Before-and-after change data

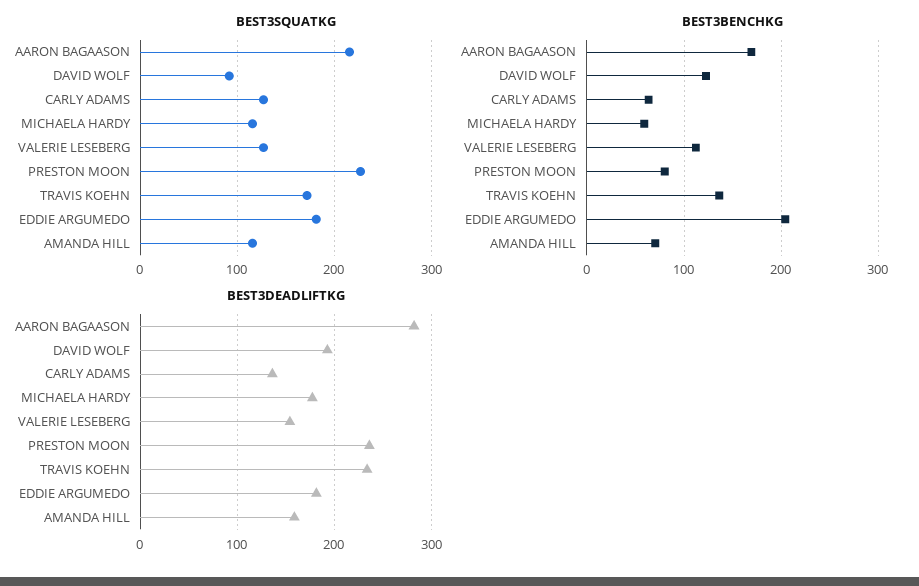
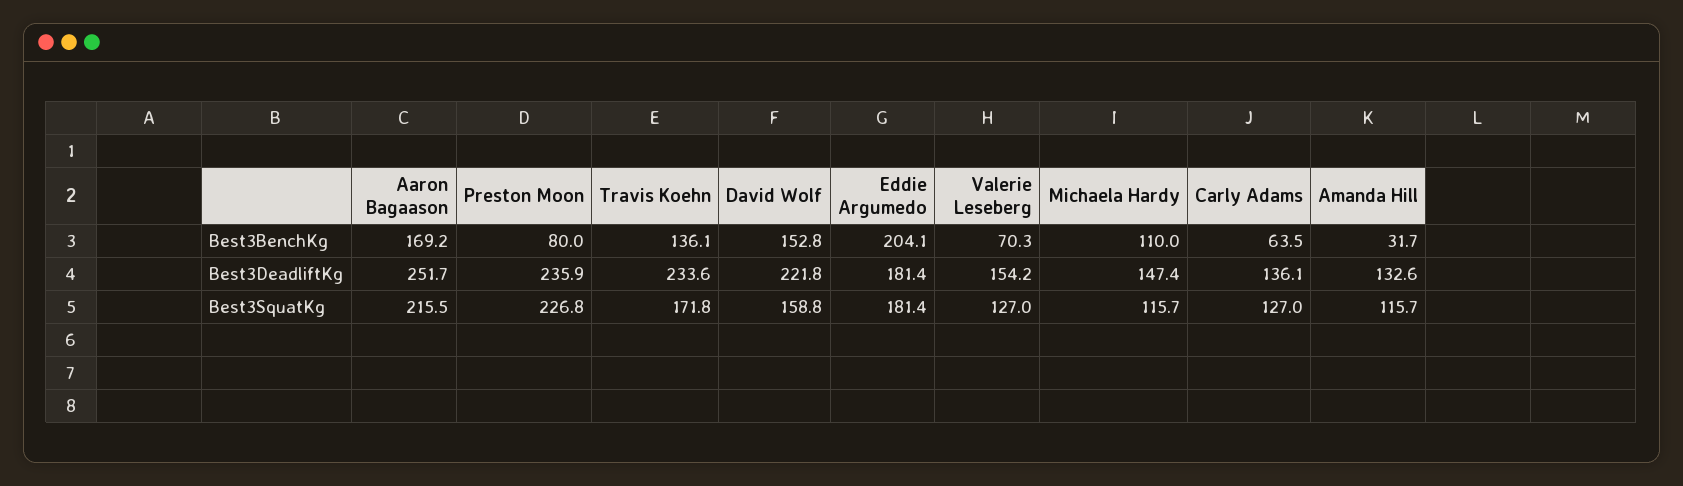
BEST3SQUATKG, DAVID WOLF: 90 -> 158.8
BEST3BENCHKG, DAVID WOLF: 120 -> 152.8
BEST3BENCHKG, MICHAELA HARDY: 60 -> 110
BEST3BENCHKG, VALERIE LESEBERG: 110 -> 70.3
BEST3BENCHKG, AMANDA HILL: 70 -> 31.7
BEST3DEADLIFTKG, AARON BAGAASON: 280 -> 251.7
BEST3DEADLIFTKG, DAVID WOLF: 190 -> 221.8
BEST3DEADLIFTKG, MICHAELA HARDY: 180 -> 147.4
BEST3DEADLIFTKG, AMANDA HILL: 160 -> 132.6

_What you have to do:_
Your task is to copy the entries in full and exactly, without any images.

_Reply:_
BEST3SQUATKG, DAVID WOLF: 90 -> 158.8
BEST3BENCHKG, DAVID WOLF: 120 -> 152.8
BEST3BENCHKG, MICHAELA HARDY: 60 -> 110
BEST3BENCHKG, VALERIE LESEBERG: 110 -> 70.3
BEST3BENCHKG, AMANDA HILL: 70 -> 31.7
BEST3DEADLIFTKG, AARON BAGAASON: 280 -> 251.7
BEST3DEADLIFTKG, DAVID WOLF: 190 -> 221.8
BEST3DEADLIFTKG, MICHAELA HARDY: 180 -> 147.4
BEST3DEADLIFTKG, AMANDA HILL: 160 -> 132.6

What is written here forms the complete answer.